__RECORD SET__:
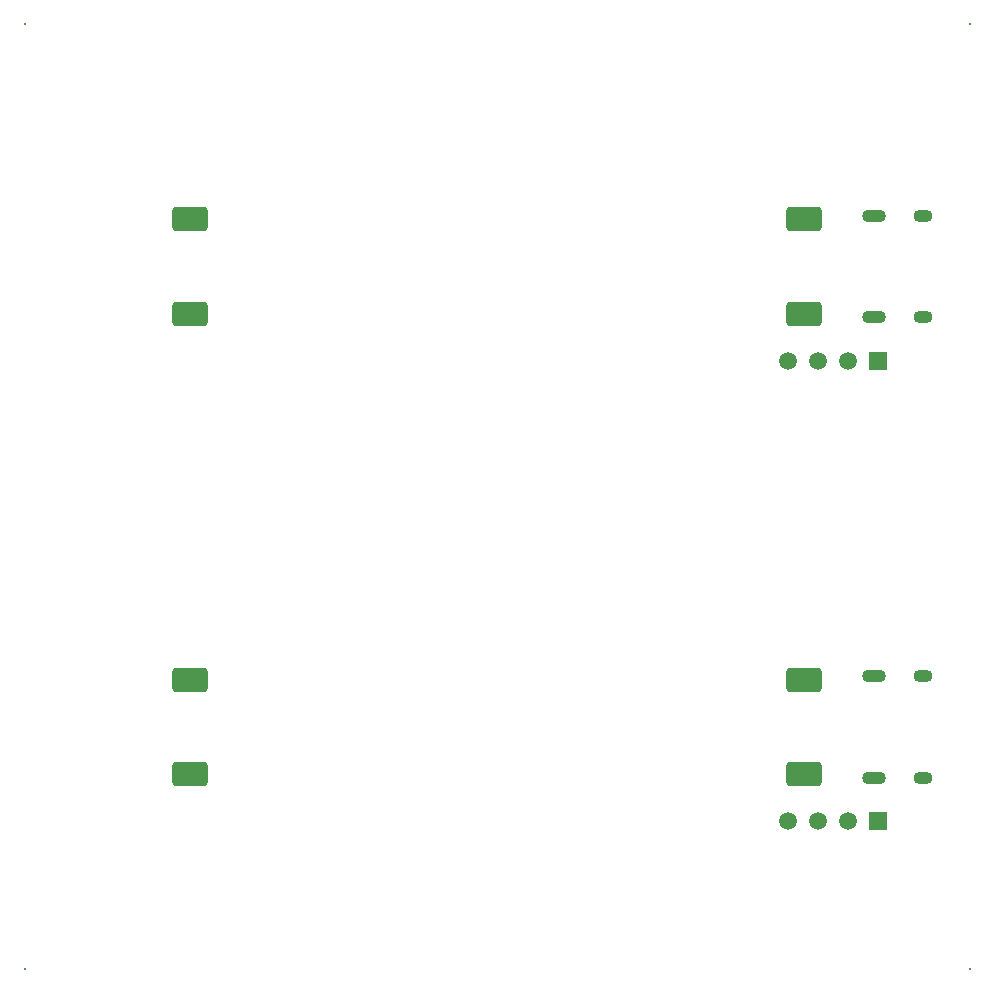
<source format=gbs>
G04*
G04 #@! TF.GenerationSoftware,Altium Limited,Altium Designer,21.3.2 (30)*
G04*
G04 Layer_Color=16711935*
%FSLAX43Y43*%
%MOMM*%
G71*
G04*
G04 #@! TF.SameCoordinates,034B25BC-4B64-4F1D-819B-79BBDF65C54F*
G04*
G04*
G04 #@! TF.FilePolarity,Negative*
G04*
G01*
G75*
%ADD80O,2.000X1.100*%
%ADD81O,1.600X1.100*%
%ADD82C,1.500*%
%ADD83R,1.500X1.500*%
G04:AMPARAMS|DCode=86|XSize=3mm|YSize=2mm|CornerRadius=0.25mm|HoleSize=0mm|Usage=FLASHONLY|Rotation=0.000|XOffset=0mm|YOffset=0mm|HoleType=Round|Shape=RoundedRectangle|*
%AMROUNDEDRECTD86*
21,1,3.000,1.500,0,0,0.0*
21,1,2.500,2.000,0,0,0.0*
1,1,0.500,1.250,-0.750*
1,1,0.500,-1.250,-0.750*
1,1,0.500,-1.250,0.750*
1,1,0.500,1.250,0.750*
%
%ADD86ROUNDEDRECTD86*%
%ADD101C,0.203*%
D80*
X74400Y18700D02*
D03*
Y27300D02*
D03*
Y57700D02*
D03*
Y66300D02*
D03*
D81*
X78550Y27300D02*
D03*
Y18700D02*
D03*
Y66300D02*
D03*
Y57700D02*
D03*
D82*
X67120Y15000D02*
D03*
X69660D02*
D03*
X72200D02*
D03*
X67120Y54000D02*
D03*
X69660D02*
D03*
X72200D02*
D03*
D83*
X74740Y15000D02*
D03*
Y54000D02*
D03*
D86*
X16500Y27000D02*
D03*
Y19000D02*
D03*
X68500D02*
D03*
Y27000D02*
D03*
X16500Y66000D02*
D03*
Y58000D02*
D03*
X68500D02*
D03*
Y66000D02*
D03*
D101*
X82500Y82500D02*
D03*
Y2500D02*
D03*
X2500D02*
D03*
Y82500D02*
D03*
M02*

</source>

__THE TASK__:
What you return should match the records line for line, minus the pictures.

__RESPONSE BOX__:
<source format=gbs>
G04*
G04 #@! TF.GenerationSoftware,Altium Limited,Altium Designer,21.3.2 (30)*
G04*
G04 Layer_Color=16711935*
%FSLAX43Y43*%
%MOMM*%
G71*
G04*
G04 #@! TF.SameCoordinates,034B25BC-4B64-4F1D-819B-79BBDF65C54F*
G04*
G04*
G04 #@! TF.FilePolarity,Negative*
G04*
G01*
G75*
%ADD80O,2.000X1.100*%
%ADD81O,1.600X1.100*%
%ADD82C,1.500*%
%ADD83R,1.500X1.500*%
G04:AMPARAMS|DCode=86|XSize=3mm|YSize=2mm|CornerRadius=0.25mm|HoleSize=0mm|Usage=FLASHONLY|Rotation=0.000|XOffset=0mm|YOffset=0mm|HoleType=Round|Shape=RoundedRectangle|*
%AMROUNDEDRECTD86*
21,1,3.000,1.500,0,0,0.0*
21,1,2.500,2.000,0,0,0.0*
1,1,0.500,1.250,-0.750*
1,1,0.500,-1.250,-0.750*
1,1,0.500,-1.250,0.750*
1,1,0.500,1.250,0.750*
%
%ADD86ROUNDEDRECTD86*%
%ADD101C,0.203*%
D80*
X74400Y18700D02*
D03*
Y27300D02*
D03*
Y57700D02*
D03*
Y66300D02*
D03*
D81*
X78550Y27300D02*
D03*
Y18700D02*
D03*
Y66300D02*
D03*
Y57700D02*
D03*
D82*
X67120Y15000D02*
D03*
X69660D02*
D03*
X72200D02*
D03*
X67120Y54000D02*
D03*
X69660D02*
D03*
X72200D02*
D03*
D83*
X74740Y15000D02*
D03*
Y54000D02*
D03*
D86*
X16500Y27000D02*
D03*
Y19000D02*
D03*
X68500D02*
D03*
Y27000D02*
D03*
X16500Y66000D02*
D03*
Y58000D02*
D03*
X68500D02*
D03*
Y66000D02*
D03*
D101*
X82500Y82500D02*
D03*
Y2500D02*
D03*
X2500D02*
D03*
Y82500D02*
D03*
M02*

</source>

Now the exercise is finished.